**Requirement 1:**
Gather every line of the records that contains the word "cognom".

I don't think anyone will disagree. What they will assert, however, is that shutting down a site with zero notice is a jerky thing to do. As the other commenters have said, the nicer/smarter thing to do would've been to send an e-mail that says "Hey, you're using too much bandwidth/whatever." The smartest thing of all probably would've been, "You're using too much. Want to by more?"

[+] archon810|16 years ago|reply

This is almost as bad as the reason for my server's downtime recently: http://beerpla.net/wp-content/uploads/img_2958.JPG

My server literally had its plug pulled.

[+] nkassis|16 years ago|reply

Are we at the point were we have to deal with robotic janitors too?

Geez, and I thought that watching the janitors while the work was over the top, now I gotta watch the rumba too :(

[+] samd|16 years ago|reply

I'm not sure what is more ridiculous: that they disabled the site without warning or that they were too lazy to look at their logs or do a simple Google search to find out that Hacker News is real site with lots of regular traffic.

**Data:**
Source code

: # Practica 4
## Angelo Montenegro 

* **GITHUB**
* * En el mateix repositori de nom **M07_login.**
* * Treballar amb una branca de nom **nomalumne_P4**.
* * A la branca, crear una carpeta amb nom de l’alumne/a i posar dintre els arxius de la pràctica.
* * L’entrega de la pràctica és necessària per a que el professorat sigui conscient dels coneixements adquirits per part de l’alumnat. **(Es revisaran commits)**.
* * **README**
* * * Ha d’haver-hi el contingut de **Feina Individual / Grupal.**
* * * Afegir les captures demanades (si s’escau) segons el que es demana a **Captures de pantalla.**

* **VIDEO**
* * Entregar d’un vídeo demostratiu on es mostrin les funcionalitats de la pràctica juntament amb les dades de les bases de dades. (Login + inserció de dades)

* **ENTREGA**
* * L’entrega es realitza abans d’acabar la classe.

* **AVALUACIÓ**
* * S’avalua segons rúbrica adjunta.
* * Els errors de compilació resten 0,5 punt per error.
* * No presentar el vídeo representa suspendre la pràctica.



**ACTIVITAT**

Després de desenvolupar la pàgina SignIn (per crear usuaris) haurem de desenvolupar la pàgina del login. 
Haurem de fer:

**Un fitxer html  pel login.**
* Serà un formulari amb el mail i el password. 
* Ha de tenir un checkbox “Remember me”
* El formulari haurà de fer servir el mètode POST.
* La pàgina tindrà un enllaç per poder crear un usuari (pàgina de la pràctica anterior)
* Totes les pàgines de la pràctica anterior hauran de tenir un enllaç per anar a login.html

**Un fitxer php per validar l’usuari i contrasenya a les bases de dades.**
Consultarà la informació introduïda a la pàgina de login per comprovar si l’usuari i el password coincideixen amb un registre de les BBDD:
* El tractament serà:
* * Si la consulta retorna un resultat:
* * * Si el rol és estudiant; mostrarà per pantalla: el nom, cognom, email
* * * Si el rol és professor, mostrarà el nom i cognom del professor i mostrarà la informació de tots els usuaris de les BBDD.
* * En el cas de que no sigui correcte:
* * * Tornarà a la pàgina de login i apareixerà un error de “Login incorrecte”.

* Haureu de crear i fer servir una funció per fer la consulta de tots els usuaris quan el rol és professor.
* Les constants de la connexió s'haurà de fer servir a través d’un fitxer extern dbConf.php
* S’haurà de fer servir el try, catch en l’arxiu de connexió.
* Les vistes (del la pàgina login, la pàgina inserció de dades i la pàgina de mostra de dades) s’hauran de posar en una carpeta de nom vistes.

**Requirement 2:**
Decide whether each statement agrees with the thread above. Answer yes or no, and quote the deciding words from the thread. (a) One commenter says a server literally had its plug pulled. (b) The first comment calls shutting down a site with zero notice an acceptable thing to do. (c) One commenter says Hacker News gets lots of regular traffic.

**Final answer 1:**
* * * Si el rol és estudiant; mostrarà per pantalla: el nom, cognom, email
* * * Si el rol és professor, mostrarà el nom i cognom del professor i mostrarà la informació de tots els usuaris de les BBDD.

**Final answer 2:**
(a) Yes: "My server literally had its plug pulled."
(b) No: "shutting down a site with zero notice is a jerky thing to do."
(c) Yes: "lots of regular traffic"